01/20/2014

Inter-ethnic violence in Libya escalates – the refugee issue remains unresolved

The EU Foreign Ministers Council ignores the dramatic situation in Libya (January 20):

The Society for Threatened Peoples (STP) criticizes that the European Union shows lack of interest regarding the escalating violence and the lawlessness in Libya. "Almost three years after several European countries started a military intervention against the Gaddafi regime in Libya, the country is now drowning in violence. However, Europe chose to look the other way," said the STP's Africa-consultant, Ulrich Delius, on Monday – on occasion of the EU Foreign Ministers Council in Brussels. "What else must happen in Libya before the foreign ministers of the EU try to tackle the dramatic situation? Europe is partly responsibility for the disastrous safety situation. If you decide to overthrow a dictatorial regime, you must also be prepared to help to build up democratic structures."

The situation in southern Libya is especially alarming. The tensions between the Arabic and the African ethnic groups are increasing.
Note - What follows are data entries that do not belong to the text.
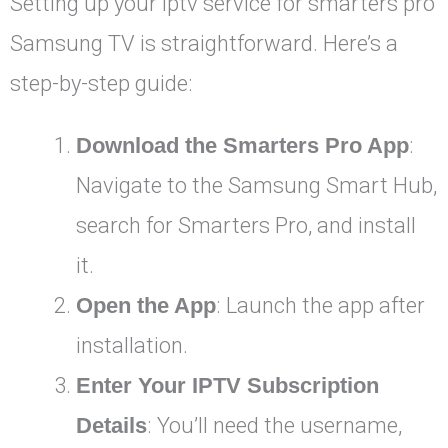
Setting up your iptv service for smarters pro
Samsung TV is straightforward. Here’s a
step-by-step guide:
Download the Smarters Pro App
:
Navigate to the Samsung Smart Hub,
search for Smarters Pro, and install
it.
Open the App
: Launch the app after
installation.
Enter Your IPTV Subscription
Details
: You’ll need the username,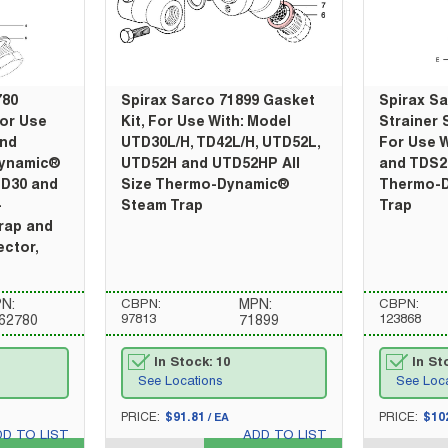
780
Spirax Sarco 71899 Gasket
Spirax S
For Use
Kit, For Use With: Model
Strainer 
and
UTD30L/H, TD42L/H, UTD52L,
For Use W
Dynamic®
UTD52H and UTD52HP All
and TDS2H
TD30 and
Size Thermo-Dynamic®
Thermo-
-
Steam Trap
Trap
rap and
ctor,
N:
CBPN:
MPN:
CBPN:
97813
123868
62780
71899
In Stock: 10
In St
See Locations
See Loc
U/M
U/M
PRICE:
$91.81
PRICE:
$10
/
EA
DD TO LIST
ADD TO LIST
QTY_quantity
QTY_quantity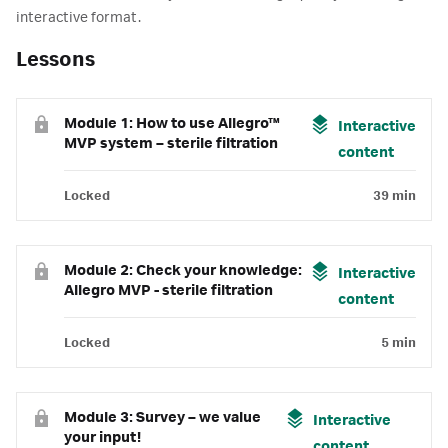
interactive format.
Lessons
Module 1: How to use Allegro™
Interactive
MVP system – sterile filtration
content
Locked
39 min
Module 2: Check your knowledge:
Interactive
Allegro MVP - sterile filtration
content
Locked
5 min
Module 3: Survey – we value
Interactive
your input!
content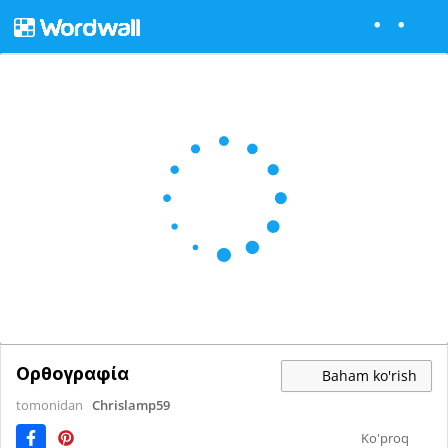
Ορθογραφία
Baham ko'rish
tomonidan
Chrislamp59
Ko'proq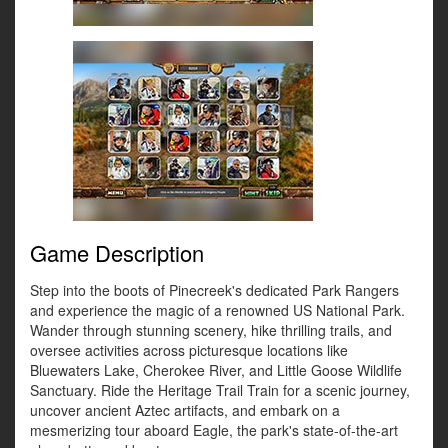
Game Description
Step into the boots of Pinecreek's dedicated Park Rangers
and experience the magic of a renowned US National Park.
Wander through stunning scenery, hike thrilling trails, and
oversee activities across picturesque locations like
Bluewaters Lake, Cherokee River, and Little Goose Wildlife
Sanctuary. Ride the Heritage Trail Train for a scenic journey,
uncover ancient Aztec artifacts, and embark on a
mesmerizing tour aboard Eagle, the park's state-of-the-art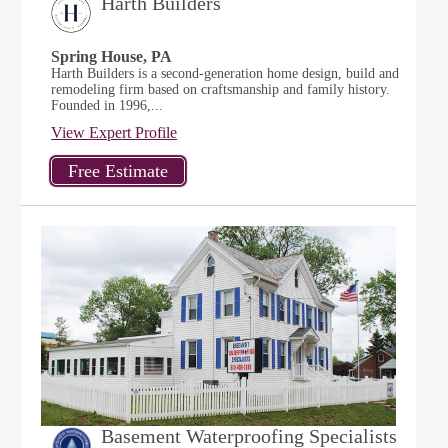
Harth Builders
Spring House, PA
Harth Builders is a second-generation home design, build and
remodeling firm based on craftsmanship and family history.
Founded in 1996,...
View Expert Profile
Basement Waterproofing Specialists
During the last five days, 31 people were killed and 65 were injured in inter-ethnic clashes between the African Toubou and Arabic clan members in the city of Sebha. Since the fall of dictator Gaddafi, several hundred people got killed in violent clashes between Toubou and Arabs in the city, which has about 90,000 inhabitants. So far all efforts for mediation have failed. Also, due to two politically motivated killings last week, the tensions between the Toubou and Arabic Zwai in the city of Kufra have increased significantly. The Toubou are calling for a better representation of their population group in the country's political bodies and demand more help for their underdeveloped regions – which would be the only possible way to try and stop the smuggling of goods, drugs and people, which many or the residents of southern Libya are entangled in.
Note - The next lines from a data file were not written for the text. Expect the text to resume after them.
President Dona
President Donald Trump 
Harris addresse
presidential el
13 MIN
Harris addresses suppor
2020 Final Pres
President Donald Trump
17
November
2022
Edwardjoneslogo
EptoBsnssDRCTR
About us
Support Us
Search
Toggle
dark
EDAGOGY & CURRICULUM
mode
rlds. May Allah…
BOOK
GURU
35,000 traumatized refugees from Tawergha have been waiting more than 1000days to be able to return to their hometowns since the beginning of the military intervention on March 19, 2011. Although the affected people and human rights organizations have sent several appeals, the authorities are still trying to keep the city's African residents from returning to the city they were forced to leave in August 2011 after an attack by militias from the neighboring Arab city of Misrata. The Libyan government founded a commission to take care of the repatriation of all Libyan refugees – but the chairman of the commission is from the neighboring enemy city of Misrata, so the commission continues to ignore the Tawergha refugees. "It is a crime against humanity that the refugees from Tawergha are being suppressed because of the color of their skin and that the Arab majority discriminates them on racial grounds," said Delius.